Классическая генетика утверждала, что все свойства организма, вся совокупность его фенотипов[2] (внешности, особенностей метаболизма и поведения) зависят от уникального набора генов, доставшихся от родителей.
Также утверждалось, что гены «незыблемы», а мутации, которые возникают в геноме (совокупности генов), случайные и ненаправленные (непредсказуемые).
Центральная догма в биологии о том, что гены рулят всем, что наша жизнь предопределена, а СМИ взрывались сенсационными заголовками – «найден ген самоубийц!», как пример, существовала ровно до окончания проекта «Геном человека». Хотя некоторые эксперименты с клетками говорили о другом. Например, энуклеация. В биологии (не в медицине) этот термин означает извлечение из клетки ядра, в котором сосредоточен весь генетический материал (у клеток, имеющих ядра). По логике центральной догмы без генетического материала клетке надо бы умереть? Ничего подобного, существует и в ус не дует еще несколько десятков дней. Не умеет размножаться, ибо нечем, но живехонька. Засомневаться бы ученым в ведущей роли генов, пересмотреть догму! Но не сложилось, как нельзя было усомниться в руководящей роли КПСС в застойные годы.

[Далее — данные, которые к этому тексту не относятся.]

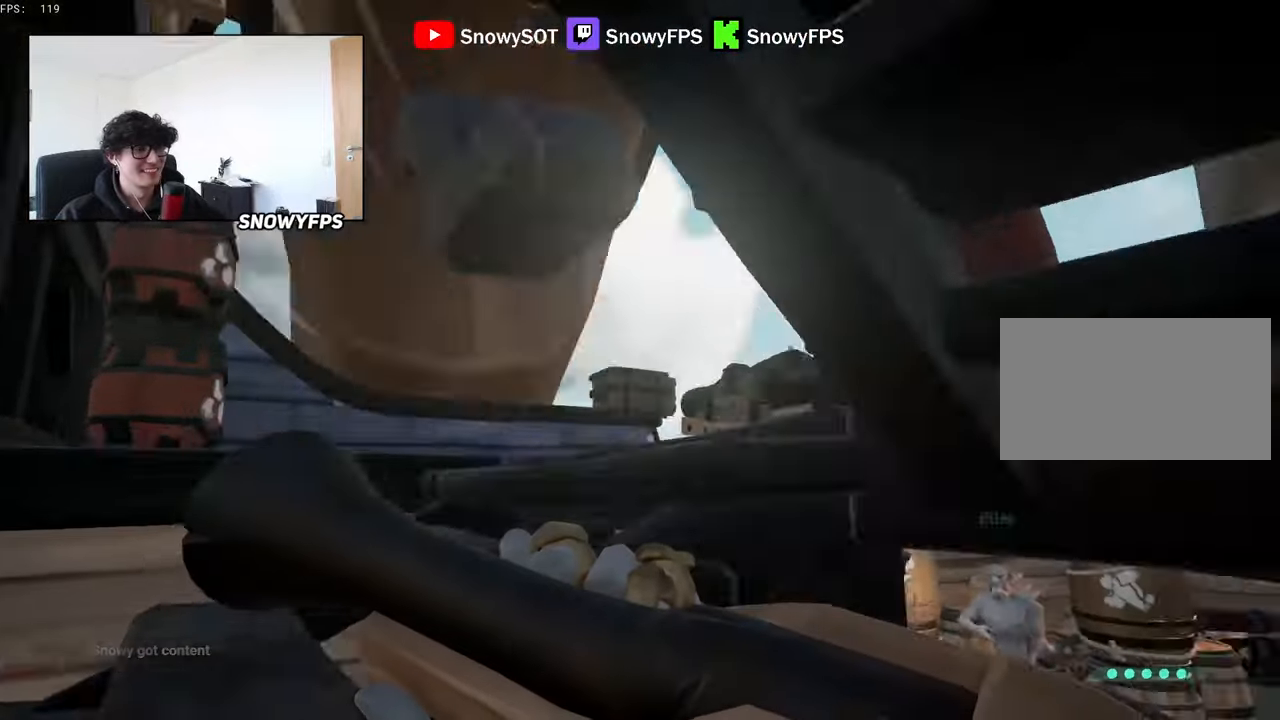
{"keys": ["a"], "mouse": [], "mouse_move": "still", "events": [[34, "s", "down"], [317, "s", "up"]]}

После окончания проекта «Геном человека» многое из того, что касалось генов, зазвучало по-другому. Оказалось, что генов у человека не так уж много, не 50–100 тысяч, как считалось раньше, а, по разным оценкам, от 18 до 30 тысяч. Но горевать о таком малом количестве не следует, так как один ген может вырабатывать много разных белков в зависимости от того, какие сигналы он получит от окружающей его среды. Да и известных белков к тому моменту стало гораздо больше, чем 100 тысяч. Не каждый ген умеет вырабатывать белки, некоторые выполняют другие функции.
Термин «эпигенетический» существует давно. Буквально он обозначает «над, поверх генетики, наследственности». Этим термином ученые пользовались не только в биологии, но и в психологии. Наиболее известное применение этого термина было дано в 1947 г. эмбриологом Конрадом Уоддингтоном, который объяснил, каким образом организм в процессе эмбрионального развития формирует разные клетки. У человека существует примерно 250–270 типов клеток (клетки мозга, печени, легких, кожи, почек и мн. др.), которые различаются по внешнему виду, функционированию, типу метаболизма. Когда-то все эти клетки появились из зиготы, которая образовалась из слияния гамет – отцовского сперматозоида и материнской яйцеклетки.
Рис. 1. «Хвостатые» сперматозоиды (гамета) пытаются проникнуть в круглую яйцеклетку (гамета) (слева). Справа зигота —оплодотворенная сперматозоидом яйцеклетка
Почему клетки, появившиеся из зиготы, становятся разными? Потому что существуют эпигенетические механизмы, которые при помощи наборов транскрибируемых генов определяют, какими быть будущим клеткам при делении, также они дают инструкции каждому виду клеток – уровень активности деятельности этих клеток, который они должны поддерживать, пока существуют. Далее, во время размножения организма при формировании гамет (половых клеток) эпигенетический статус генома должен быть стерт и далее с чистого листа вновь сформироваться после оплодотворения, иначе наступит так называемый эпигенетический коллапс.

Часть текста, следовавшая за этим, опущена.